Trop de transgressions pour l'époque, qui nous charment aujourd'hui

J'avais vaguement en mémoire la version de 1986 de Marco Bellocchio et j'ai cru que je revoyais ce film.
Je me suis très vite aperçue que ce n'était pas la même époque de tournage !


Ce film n'en demeure pas moins un petit chef d'oeuvre, nettement moins osée c'est certain, mais pour l’époque, Claude Autant-Lara avait créé un tollé lors de sa sortie, le 12 septembre 1947.


Adaptation du roman de Raymond Radiguet, il fut critiqué pour inciter à l'exaltation de l'adultère et prôner l'antimilitarisme. Des journalistes firent même une pétition pour que le film soit retiré de l'affiche. À la projection au festival de Bruxelles le 29 juin 1947, l'ambassadeur de France quitta la salle.
Il permit en tout cas à Gérard Philipe d'obtenir le Prix d'interprétation au festival de Bruxelles 1947, ce qu'il n'a pas volé, tant son interprétation est brillante.
Outre l'histoire marquante, je trouve que l'acteur fait le cachet du film, plus que Micheline Presle que je trouve assez empruntée, moins originale.


Claude Autant-Lara se distingue par la qualité de sa photographie. les jeux d'ombres et de lumières, les visages en gros plan, les décors assez austères rendent une atmosphère très particulière, mystérieuse, identifiable au premier coup d’œil. C'est ça la patte Autant-Lara !


Le scénario est très proche du roman éponyme, sorti en 1923. Cette histoire d'amour entre un jeune lycéen de dix-sept ans et une femme mariée avait de quoi choquer les esprits de 1947, comme elle avait choqué ceux de 1923. Elle touchait en effet à des principes toujours fondamentaux dans la société d'alors : la fidélité dans le mariage, le respect des soldats partis au front, le sentiment patriotique, le respect des parents, la différence d'âge.

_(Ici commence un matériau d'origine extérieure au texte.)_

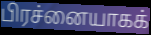
பிரச்னையாகக்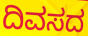
ದಿವಸದ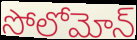
సోలోమోన్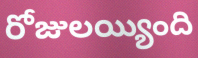
రోజులయ్యింది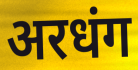
अरधंग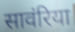
सावंरियाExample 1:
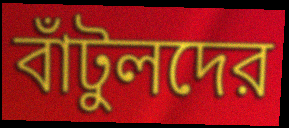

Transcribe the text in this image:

বাঁটুলদের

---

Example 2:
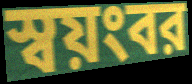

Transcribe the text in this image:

স্বয়ংবর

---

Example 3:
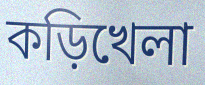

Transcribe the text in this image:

কড়িখেলা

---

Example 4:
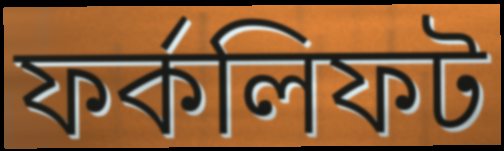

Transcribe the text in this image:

ফর্কলিফট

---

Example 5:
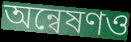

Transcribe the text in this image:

অন্বেষণওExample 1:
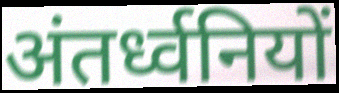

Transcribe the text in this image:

अंतर्ध्वनियों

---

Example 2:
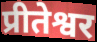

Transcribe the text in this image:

प्रीतेश्वर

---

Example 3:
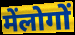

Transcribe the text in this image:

मेंलोगों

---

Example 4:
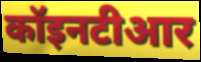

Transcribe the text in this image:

कॉइनटीआर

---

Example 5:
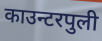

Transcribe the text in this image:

काउन्टरपुलीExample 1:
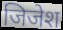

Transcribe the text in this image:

जिजेश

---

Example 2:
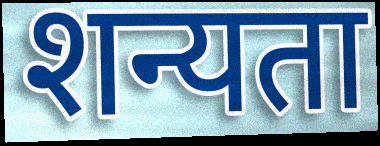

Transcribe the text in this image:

शन्यता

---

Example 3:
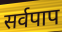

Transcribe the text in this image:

सर्वपाप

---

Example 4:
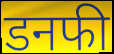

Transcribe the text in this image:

डनफी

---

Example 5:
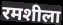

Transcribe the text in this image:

रमशीला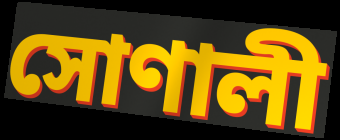
সোণালী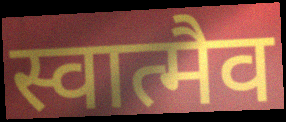
स्वात्मैवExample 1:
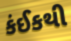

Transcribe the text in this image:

કંઈકથી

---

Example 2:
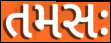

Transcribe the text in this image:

તમસઃ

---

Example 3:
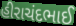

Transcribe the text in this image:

હીરાચંદભાઈ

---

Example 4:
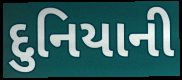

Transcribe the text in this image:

Pourtant, est-ce du aux ellipses de la mise en scène, mais quelques éléments m'ont un peu gêné : pourquoi ces revirements dans les décisions de François ?
J'ai ainsi du mal à m'expliquer pourquoi il attend au rendez-vous du pont, caché avec son père, n'osant se montrer à Marthe, qui elle est bien présente ? C'est bien le point de départ de l’histoire, car sans ce rendez-vous "manqué", on n'aurait pas d'histoire. François le dit très bien d’ailleurs dans le dîner d'adieu au restaurant. Est-ce la présence du père qui représente tout l'interdit sociétal qui empêche François d'aspirer à ses désirs?
Ou bien, est-ce son jeune âge qui fait qu'il est dans l'indécision, dans les sautes d'humeur caractéristiques de l’adolescence ?
On peut peut être retenir un mélange de ces deux tentatives d’explication ? Il semble que Radiguet ait beaucoup insisté sur les faiblesses de son personnage (qui n'est autre que lui-même, c'est fort connu), sa veulerie, ses hésitations. Put-être que ce sont justement ses faiblesses qui manquent au film, Gérard Philippe ayant un physique de jeune premier, sans peur et sans reproches.


De la même façon, pourquoi François renonce t-il à partir avec Marthe ? Option trop exigeante pour lui, pour son jeune âge ? Peur de l'avenir pour eux trois, obligés de vivre dans le péché, le mensonge, de devoir éternellement se cacher ?
Finalement, c'est une belle leçon de maturité qu'il nous rend là, et qui prouve tout son Amour pour Marthe et son enfant.


Quant à l'antimilitarisme, il apparaît en teintes fines tout au long du film. François, pour des raisons personnelles qu'on imagine bien, ne souhaite pas le retour de la paix, car la fin de la guerre correspond au retour du mari. Mais, il semble que ses raisons sont plus profondes.
Dès le début du film, il a l'air de mépriser les soldats partant à la guerre, de trouver terribles les enterrements des soldats morts au combat. Les discussions qu'il tient avec son jeune ami, également lycéen, prouvent qu'il ne partage pas le sentiment patriotique de la plupart des hommes de l’époque. Il reconnait même que ses quatre années de guerre sont des vacances pour lui, lui qui est trop jeune pour être mobilisé. Puis, comble du comble, il se complaît à tromper un soldat parti au front. Et à la fin, il ne souhaite pas fêter avec ses pairs l'armistice.


On pourra noter l'importance et la finesse des personnages secondaires, à commencer par les parents avec l’excellente Mme Grangier, interprétée par Denise Grey, le père de François et le couple des Marins, les voisins espions, éternels critiqueurs.